Saved entries:

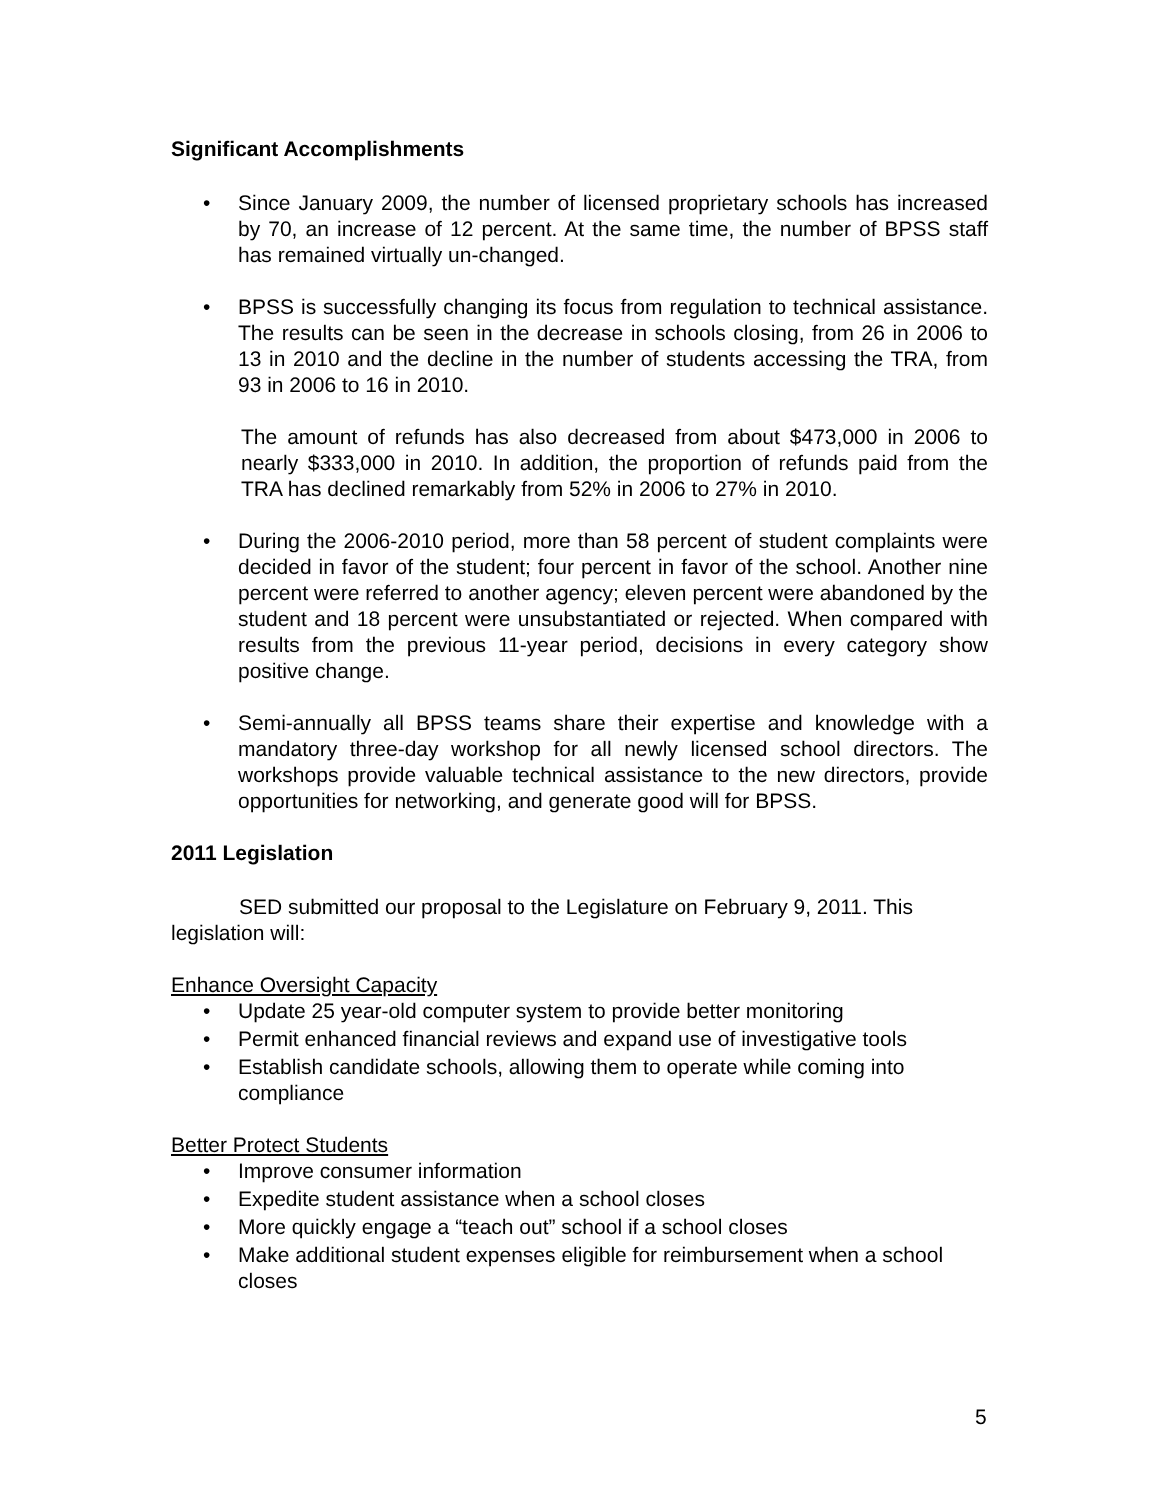Significant Accomplishments
• Since January 2009, the number of licensed proprietary schools has increased by 70, an increase of 12 percent. At the same time, the number of BPSS staff has remained virtually un-changed.
• BPSS is successfully changing its focus from regulation to technical assistance. The results can be seen in the decrease in schools closing, from 26 in 2006 to 13 in 2010 and the decline in the number of students accessing the TRA, from 93 in 2006 to 16 in 2010.
The amount of refunds has also decreased from about $473,000 in 2006 to nearly $333,000 in 2010. In addition, the proportion of refunds paid from the TRA has declined remarkably from 52% in 2006 to 27% in 2010.
• During the 2006-2010 period, more than 58 percent of student complaints were decided in favor of the student; four percent in favor of the school. Another nine percent were referred to another agency; eleven percent were abandoned by the student and 18 percent were unsubstantiated or rejected. When compared with results from the previous 11-year period, decisions in every category show positive change.
• Semi-annually all BPSS teams share their expertise and knowledge with a mandatory three-day workshop for all newly licensed school directors. The workshops provide valuable technical assistance to the new directors, provide opportunities for networking, and generate good will for BPSS.
2011 Legislation
SED submitted our proposal to the Legislature on February 9, 2011. This legislation will:
Enhance Oversight Capacity
• Update 25 year-old computer system to provide better monitoring
• Permit enhanced financial reviews and expand use of investigative tools
• Establish candidate schools, allowing them to operate while coming into compliance
Better Protect Students
• Improve consumer information
• Expedite student assistance when a school closes
• More quickly engage a “teach out” school if a school closes
• Make additional student expenses eligible for reimbursement when a school closes
5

*How to complete this task*:
Filter the data above, keeping only lines that include the string "closes".

*Response for this exercise*:
• Expedite student assistance when a school closes
• More quickly engage a “teach out” school if a school closes
• Make additional student expenses eligible for reimbursement when a school closes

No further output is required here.